Universal evaluation API for a single CyclotomicMonomial.

• Classical Limit: Pass q = 1.
• Root of Unity (TQFT): Pass k (integer level).
• Complex Analytic: Pass q (complex or real parameter).
• Precision is controlled by exact (Float64 vs Rational/Cyclotomic).

qeval(dcr::DCR; k=nothing, q=nothing, exact::Bool=false, T::Type=Float64)

Universal evaluation API for a DCR.

• Classical Limit: Pass q = 1.
• Root of Unity (TQFT): Pass k (integer level).
• Complex Analytic: Pass q (complex or real parameter).
• Precision is controlled by exact (Float64 vs Rational/Cyclotomic).

CyclotomicMonomial

An unspecialized algebraic term: M(q) = σ * qᴾ * Π Φd(q)ᵉᵈ. Stored as a sparse, sorted vector of (d => exponent) pairs for efficiency. Φd(q) are cyclotomic polynomials.

DCR

The Deferred Cyclotomic Representation: A combinatorial skeleton of a q-hypergeometric series. Separates combinatorial summation from numerical/geometrical projection.

add_qint!(buf::CycloBuffer, n::Int, p::Int=1)

Algebraically multiplies the buffer by ([n]_q)^p.

add_qfact!(buf::CycloBuffer, n::Int, p::Int=1)

Algebraically multiplies the buffer by ([n]_q!)^p.

project_discrete(m::CyclotomicMonomial, k::Int, ::Type{T}=Float64)

Evaluates [n]q or dimensions at SU(2)k. Returns the real value (signs are tracked, complex phases are ignored)

project_discrete(res::DCR, k::Int, ::Type{T}=Float64)

Thread-safe, Zero-Allocation evaluator for full DCR symbols (e.g., 6j, 3j).

project_exact(m::CyclotomicMonomial, k::Int)

Evaluates a single monomial exactly. Returns a Nemo nf_elem.

project_exact(dcr::DCR, k::Int)

Evaluates a DCR series exactly for discrete level k. Returns a CompositeExactResult.

project_classical(m::CyclotomicMonomial, ::Type{T}=Float64) -> T

Evaluate monomial m at q -> 1. Returns a real value of type T.

project_classical(dcr::DCR, ::Type{T}=Float64) -> T

Evaluate the full DCR series at q -> 1 using a single-pass Streaming Log-Sum-Exp algorithm to prevent overflow/underflow.

project_classical_exact(m::CyclotomicMonomial) -> ClassicalResult

Evaluate monomial m exactly at q → 1. Returns a ClassicalResult encodes σ · √(val) where val is a Rational{BigInt}.

project_classical_exact(dcr::DCR) -> ClassicalResult

Evaluate the full DCR series exactly at q -> 1 as a Rational{BigInt}.

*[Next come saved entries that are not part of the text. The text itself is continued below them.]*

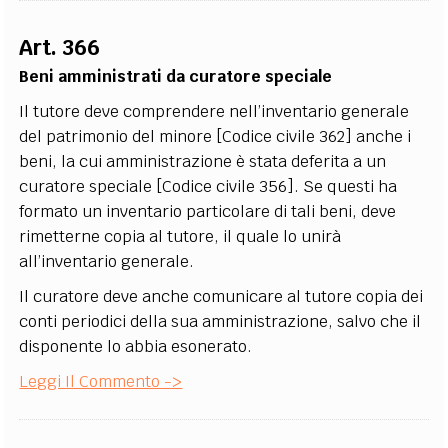
Art. 366
Beni amministrati da curatore speciale
Il tutore deve comprendere nell’inventario generale
del patrimonio del minore [Codice civile 362] anche i
beni, la cui amministrazione è stata deferita a un
curatore speciale [Codice civile 356]. Se questi ha
formato un inventario particolare di tali beni, deve
rimetterne copia al tutore, il quale lo unirà
all’inventario generale.
Il curatore deve anche comunicare al tutore copia dei
conti periodici della sua amministrazione, salvo che il
disponente lo abbia esonerato.
Leggi Il Commento ->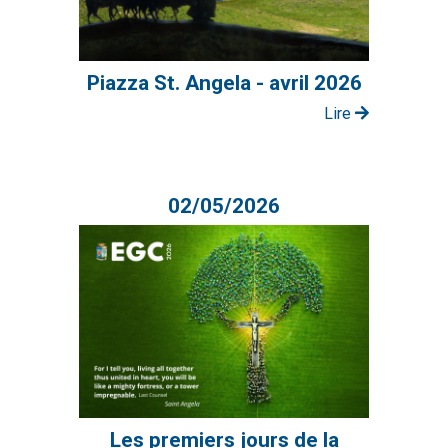
Piazza St. Angela - avril 2026
Lire
02/05/2026
Les premiers jours de la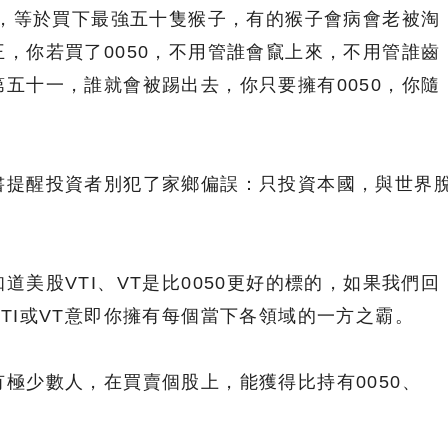
0，等於買下最強五十隻猴子，有的猴子會病會老被淘
，你若買了0050，不用管誰會竄上來，不用管誰齒
五十一，誰就會被踢出去，你只要擁有0050，你隨
。
書提醒投資者別犯了家鄉偏誤：只投資本國，與世界
道美股VTI、VT是比0050更好的標的，如果我們回
TI或VT意即你擁有每個當下各領域的一方之霸。
極少數人，在買賣個股上，能獲得比持有0050、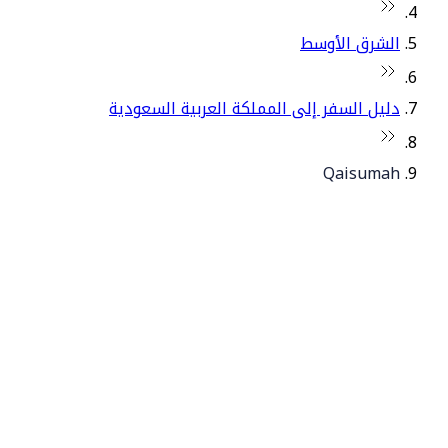
الشرق الأوسط
دليل السفر إلى المملكة العربية السعودية
Qaisumah
© فلاي دبي 2026. جميع الحقوق محفوظة.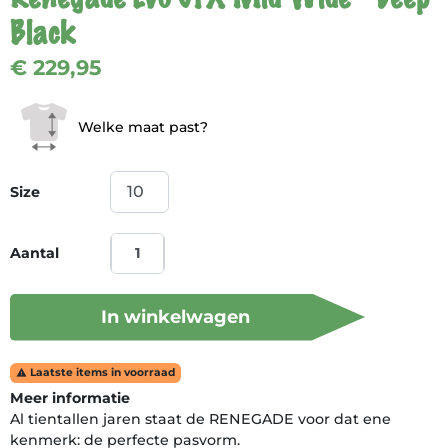
Black
€ 229,95
Welke maat past?
Size
Aantal
In winkelwagen
Laatste items in voorraad

Meer informatie
Al tien­tallen jaren staat de RENEGADE voor dat ene
kenmerk: de perfecte pasvorm.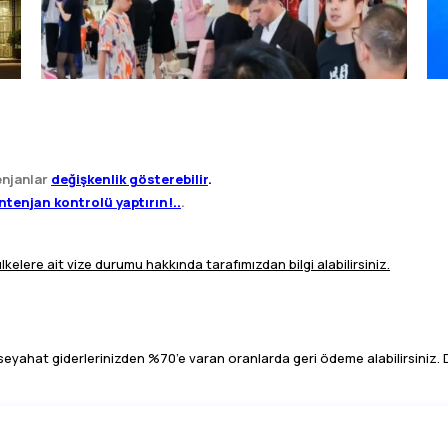
enjanlar
değişkenlik gösterebilir
.
ontenjan kontrolü yaptırın!..
.
elere ait vize durumu hakkında tarafımızdan bilgi alabilirsiniz.
eyahat giderlerinizden %70’e varan oranlarda geri ödeme alabilirsiniz. De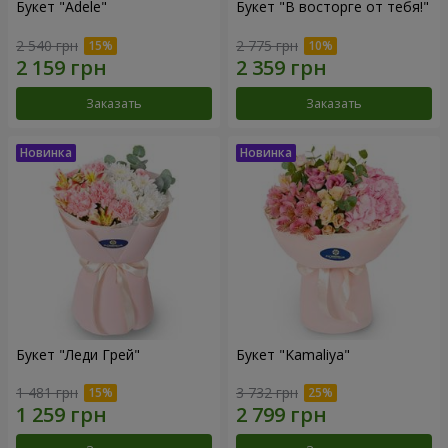
Букет "Adele"
Букет "В восторге от тебя!"
2 540 грн
2 775 грн
Заказать
Заказать
Букет "Леди Грей"
Букет "Kamaliya"
1 481 грн
3 732 грн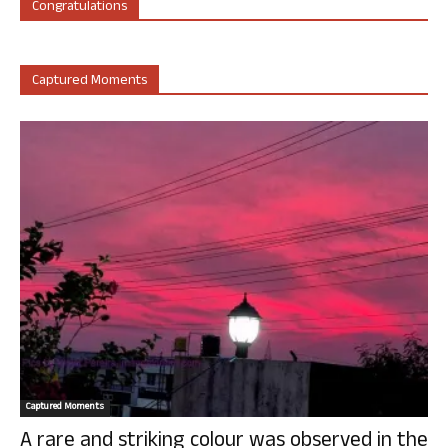
Congratulations
Captured Moments
Captured Moments
A rare and striking colour was observed in the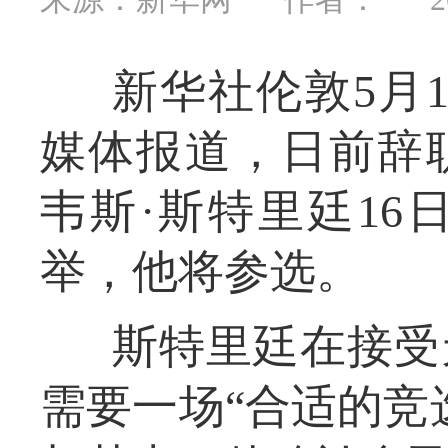
新华社伦敦5月
媒体报道，日前辞
韦斯·斯特里廷1
举，他将参选。
斯特里廷在接受
需要一场“合适的竞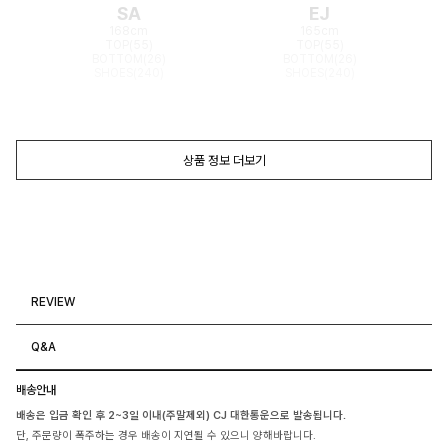
SA
EJ
168cm
165cm
TOP(55)
TOP(55)
BOTTOM(26)
BOTTOM(26)
SHOES(240)
SHOES(240)
상품 정보 더보기
REVIEW
Q&A
배송안내
배송은 입금 확인 후 2~3일 이내(주말제외) CJ 대한통운으로 발송됩니다.
단, 주문량이 폭주하는 경우 배송이 지연될 수 있으니 양해바랍니다.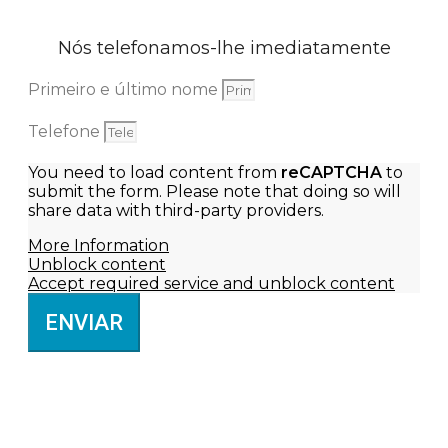
Nós telefonamos-lhe imediatamente
Primeiro e último nome
Telefone
You need to load content from
reCAPTCHA
to
submit the form. Please note that doing so will
share data with third-party providers.
More Information
Unblock content
Accept required service and unblock content
ENVIAR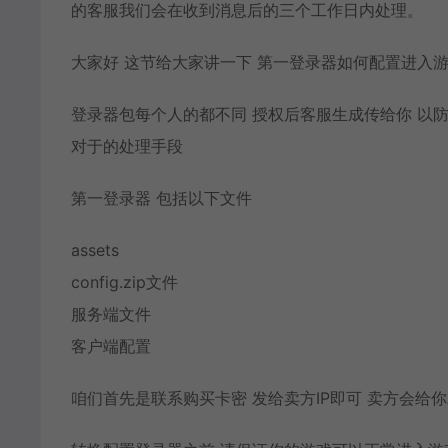
的客服我们会在收到消息后的三个工作日内处理。
大家好 这节给大家讲一下 第一登录器如何配置进入
登录器包每个人的都不同 授权后客服生成传给你 以
对于的处理手段
第一登录器 包括以下文件
assets
config.zip文件
服务端文件
客户端配置
咱们首先是联系购买卡密 发给卖方IP即可 卖方会给你发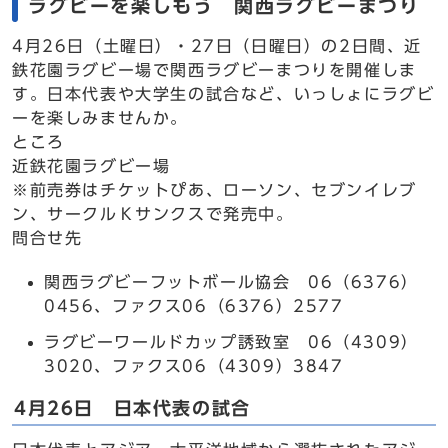
ラグビーを楽しもう 関西ラグビーまつり
4月26日（土曜日）・27日（日曜日）の2日間、近
鉄花園ラグビー場で関西ラグビーまつりを開催しま
す。日本代表や大学生の試合など、いっしょにラグビ
ーを楽しみませんか。
ところ
近鉄花園ラグビー場
※前売券はチケットぴあ、ローソン、セブンイレブ
ン、サークルＫサンクスで発売中。
問合せ先
関西ラグビーフットボール協会 06（6376）
0456、ファクス06（6376）2577
ラグビーワールドカップ誘致室 06（4309）
3020、ファクス06（4309）3847
4月26日 日本代表の試合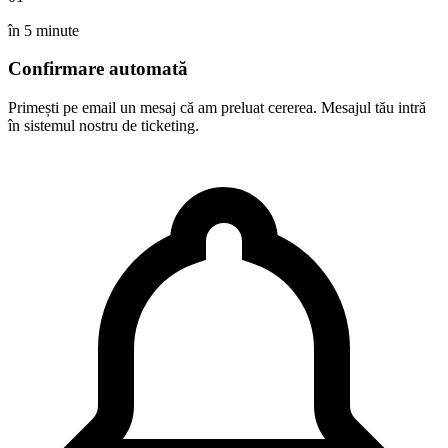
în 5 minute
Confirmare automată
Primești pe email un mesaj că am preluat cererea. Mesajul tău intră
în sistemul nostru de ticketing.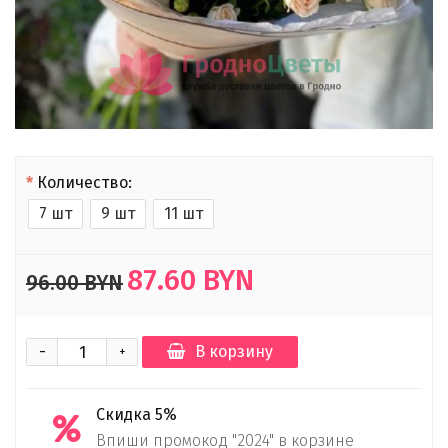
Количество:
7 шт
9 шт
11 шт
87.60 BYN
96.00 BYN
-
В корзину
+
Скидка 5%
Впиши промокод "2024" в корзине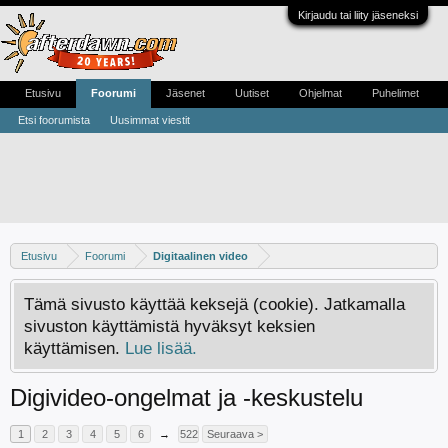
Kirjaudu tai liity jäseneksi
Etusivu
Foorumi
Jäsenet
Uutiset
Ohjelmat
Puhelimet
Etsi foorumista
Uusimmat viestit
Etusivu
Foorumi
Digitaalinen video
Tämä sivusto käyttää keksejä (cookie). Jatkamalla
sivuston käyttämistä hyväksyt keksien
käyttämisen.
Lue lisää.
Digivideo-ongelmat ja -keskustelu
1
2
3
4
5
6
→
522
Seuraava >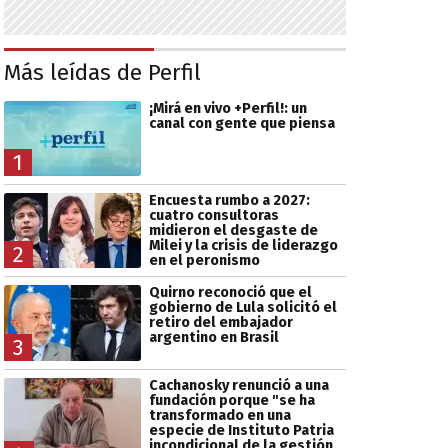
Más leídas de Perfil
¡Mirá en vivo +Perfil!: un
canal con gente que piensa
1
Encuesta rumbo a 2027:
cuatro consultoras
midieron el desgaste de
Milei y la crisis de liderazgo
2
en el peronismo
Quirno reconoció que el
gobierno de Lula solicitó el
retiro del embajador
argentino en Brasil
3
Cachanosky renunció a una
fundación porque "se ha
transformado en una
especie de Instituto Patria
incondicional de la gestión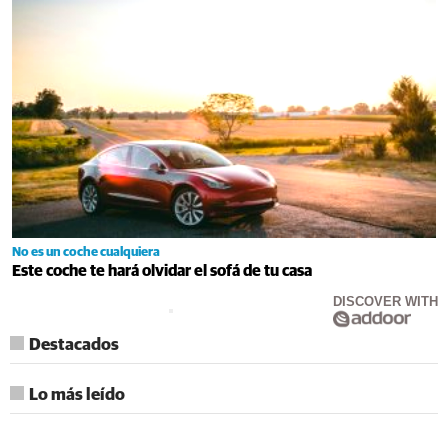
No es un coche cualquiera
Este coche te hará olvidar el sofá de tu casa
DISCOVER WITH
Destacados
Lo más leído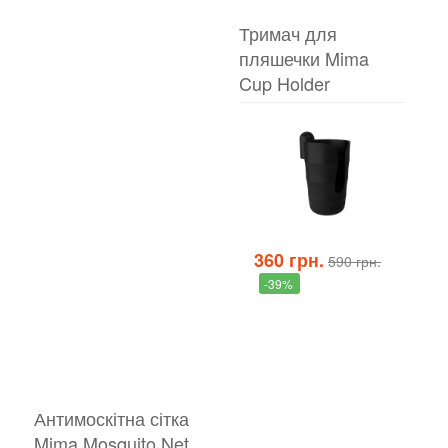
Тримач для
пляшечки Mima
Cup Holder
360 грн.
590 грн.
-39%
Антимоскітна сітка
Mima Mosquito Net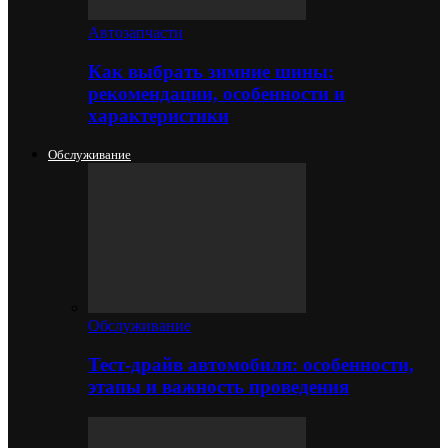
Автозапчасти
Как выбрать зимние шины:
рекомендации, особенности и
характеристики
Обслуживание
Обслуживание
Тест-драйв автомобиля: особенности,
этапы и важность проведения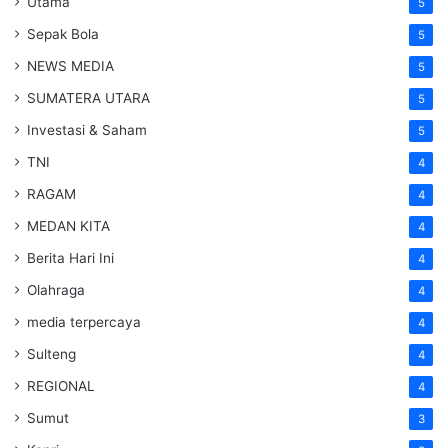
Utama
5
Sepak Bola
5
NEWS MEDIA
5
SUMATERA UTARA
5
Investasi & Saham
5
TNI
4
RAGAM
4
MEDAN KITA
4
Berita Hari Ini
4
Olahraga
4
media terpercaya
4
Sulteng
4
REGIONAL
4
Sumut
3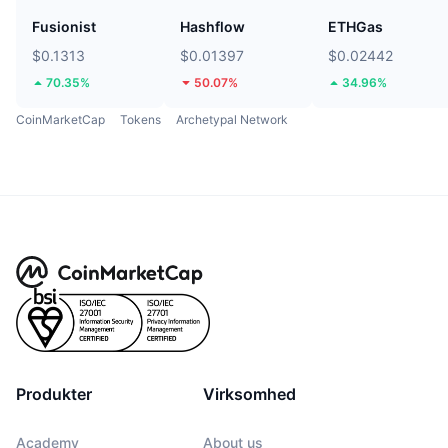
Fusionist
Hashflow
ETHGas
$0.1313
$0.01397
$0.02442
70.35%
50.07%
34.96%
CoinMarketCap
Tokens
Archetypal Network
Produkter
Virksomhed
Academy
About us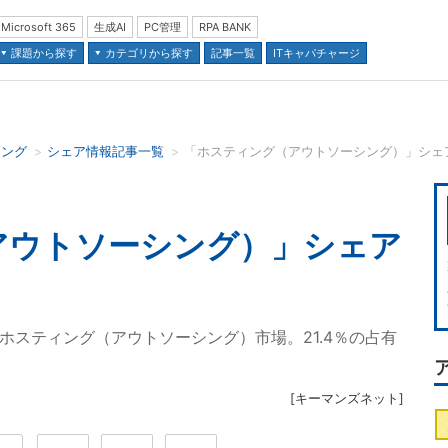
Microsoft 365
生成AI
PC管理
RPA BANK
課題から探す
カテゴリから探す
記事一覧
ITキャパチャージ
ィング
シェア情報記事一覧
「ホスティング（アウトソーシング）」シェア
並び順：
アウトソーシング）」シェア
たホスティング（アウトソーシング）市場。21.4％の占有
[
キーマンズネット
]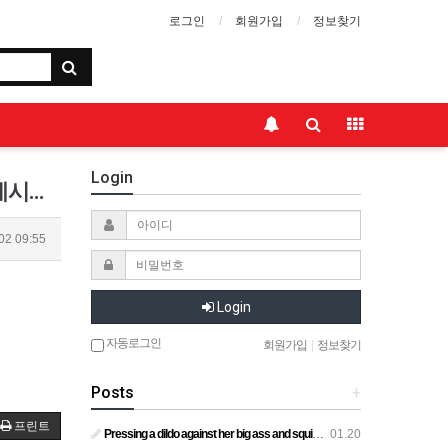
로그인
회원가입
정보찾기
Login
게시물입니다.게시물입니다.게시물입니다.게시물입니다.게시물입니다.게시물입니다.게시물입니다.
02 09:55
Login
자동로그인
회원가입
|
정보찾기
Posts
+
프린트
Pressing a dildo against her big ass and squirting from below
01.20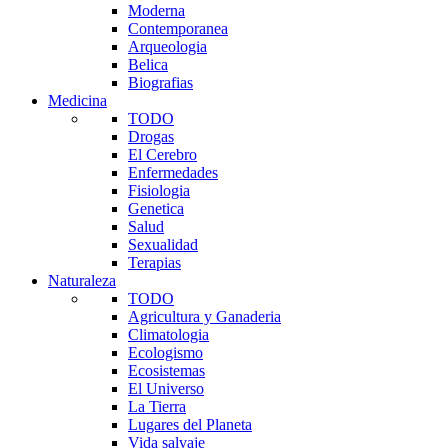
Moderna
Contemporanea
Arqueologia
Belica
Biografias
Medicina
TODO
Drogas
El Cerebro
Enfermedades
Fisiologia
Genetica
Salud
Sexualidad
Terapias
Naturaleza
TODO
Agricultura y Ganaderia
Climatologia
Ecologismo
Ecosistemas
El Universo
La Tierra
Lugares del Planeta
Vida salvaje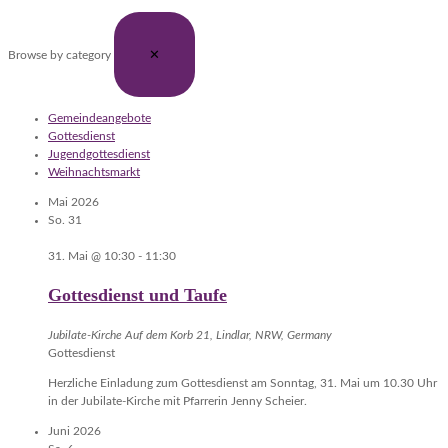
✕
Browse by category
Gemeindeangebote
Gottesdienst
Jugendgottesdienst
Weihnachtsmarkt
Mai 2026
So.
31
31. Mai @ 10:30
-
11:30
Gottesdienst und Taufe
Jubilate-Kirche
Auf dem Korb 21, Lindlar, NRW, Germany
Gottesdienst
Herzliche Einladung zum Gottesdienst am Sonntag, 31. Mai um 10.30 Uhr
in der Jubilate-Kirche mit Pfarrerin Jenny Scheier.
Juni 2026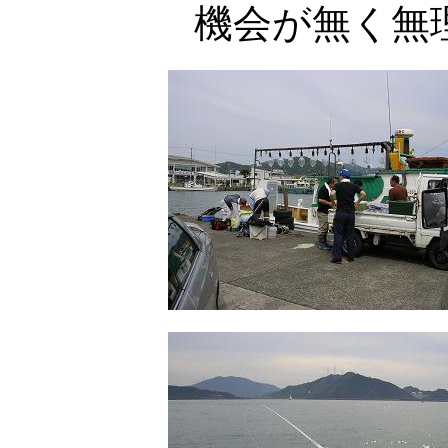
機会が無く無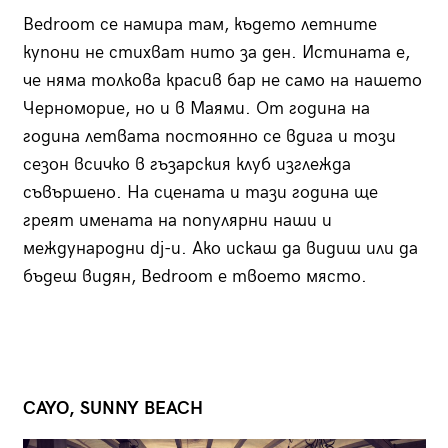
Bedroom се намира там, където летните
купони не стихват нито за ден. Истината е,
че няма толкова красив бар не само на нашето
Черноморие, но и в Маями. От година на
година летвата постоянно се вдига и този
сезон всичко в гъзарския клуб изглежда
съвършено. На сцената и тази година ще
греят имената на популярни наши и
международни dj-и. Ако искаш да видиш или да
бъдеш видян, Bedroom е твоето място.
CAYO, SUNNY BEACH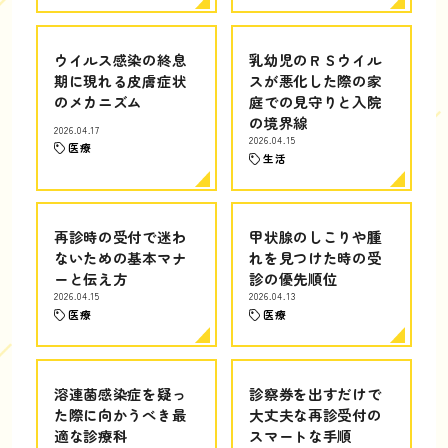
ウイルス感染の終息
乳幼児のＲＳウイル
期に現れる皮膚症状
スが悪化した際の家
のメカニズム
庭での見守りと入院
の境界線
2026.04.17
2026.04.15
医療
生活
再診時の受付で迷わ
甲状腺のしこりや腫
ないための基本マナ
れを見つけた時の受
ーと伝え方
診の優先順位
2026.04.15
2026.04.13
医療
医療
溶連菌感染症を疑っ
診察券を出すだけで
た際に向かうべき最
大丈夫な再診受付の
適な診療科
スマートな手順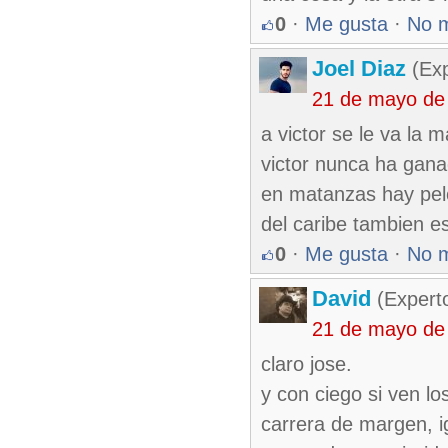
0
·
Me gusta
·
No 
Joel Diaz
(Exp
21 de mayo de
a victor se le va la 
victor nunca ha gana
en matanzas hay pelo
del caribe tambien e
0
·
Me gusta
·
No 
David
(Expert
21 de mayo de
claro jose.
y con ciego si ven l
carrera de margen, 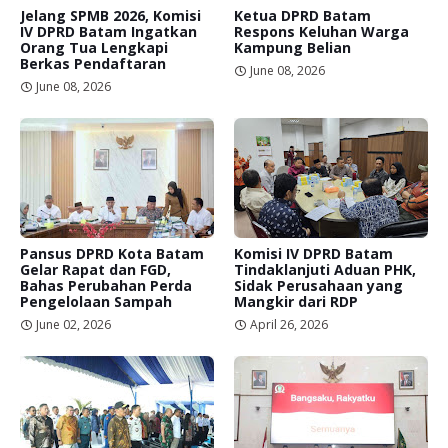
Jelang SPMB 2026, Komisi
Ketua DPRD Batam
IV DPRD Batam Ingatkan
Respons Keluhan Warga
Orang Tua Lengkapi
Kampung Belian
Berkas Pendaftaran
June 08, 2026
June 08, 2026
Pansus DPRD Kota Batam
Komisi IV DPRD Batam
Gelar Rapat dan FGD,
Tindaklanjuti Aduan PHK,
Bahas Perubahan Perda
Sidak Perusahaan yang
Pengelolaan Sampah
Mangkir dari RDP
June 02, 2026
April 26, 2026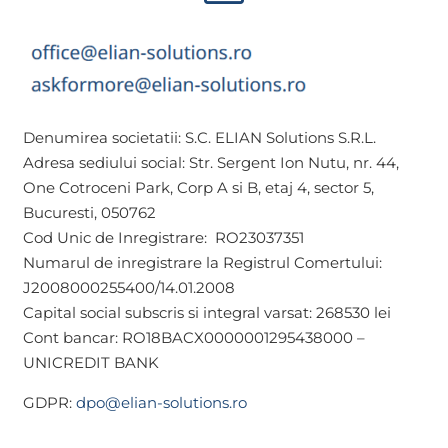
Denumirea societatii: S.C. ELIAN Solutions S.R.L.
Adresa sediului social: Str. Sergent Ion Nutu, nr. 44,
One Cotroceni Park, Corp A si B, etaj 4, sector 5,
Bucuresti, 050762
Cod Unic de Inregistrare: RO23037351
Numarul de inregistrare la Registrul Comertului:
J2008000255400/14.01.2008
Capital social subscris si integral varsat: 268530 lei
Cont bancar: RO18BACX0000001295438000 –
UNICREDIT BANK
GDPR:
dpo@elian-solutions.ro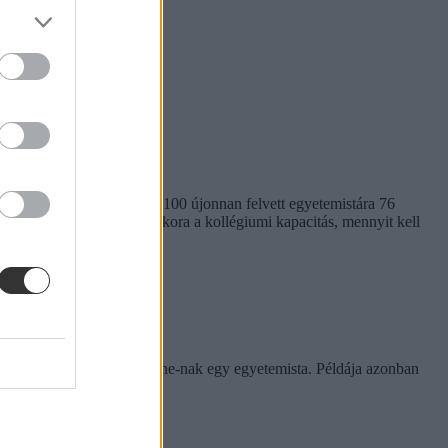
em egységes. Míg a BME-n 100 újonnan felvett egyetemistára 76
kben. Megnéztük, hol mekkora a kollégiumi kapacitás, mennyit kell
rinthet a szabály
e tapasztalatairól az Eduline-nak egy egyetemista. Példája azonban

Algorithm (four passes, no GCD on every ratio):

1. Find the global denominator exponents
2. Denominator + N_0 reconstruction
3. Sum hot loop — accumulate numerators over D_glob
4. Fuse prefactor — multiply root and radical

Function is fully thread-safe.

project_analytic(m::CyclotomicMonomial, q::Number)

Evaluates a single quantum monomial

project_analytic(dcr::DCR, q::Number)

Fast, thread-safe for evaluating TQFT symbols at any generic q.

empty_caches!()

Useful for freeing RAM during long interactive sessions or resetting state for benchmarking.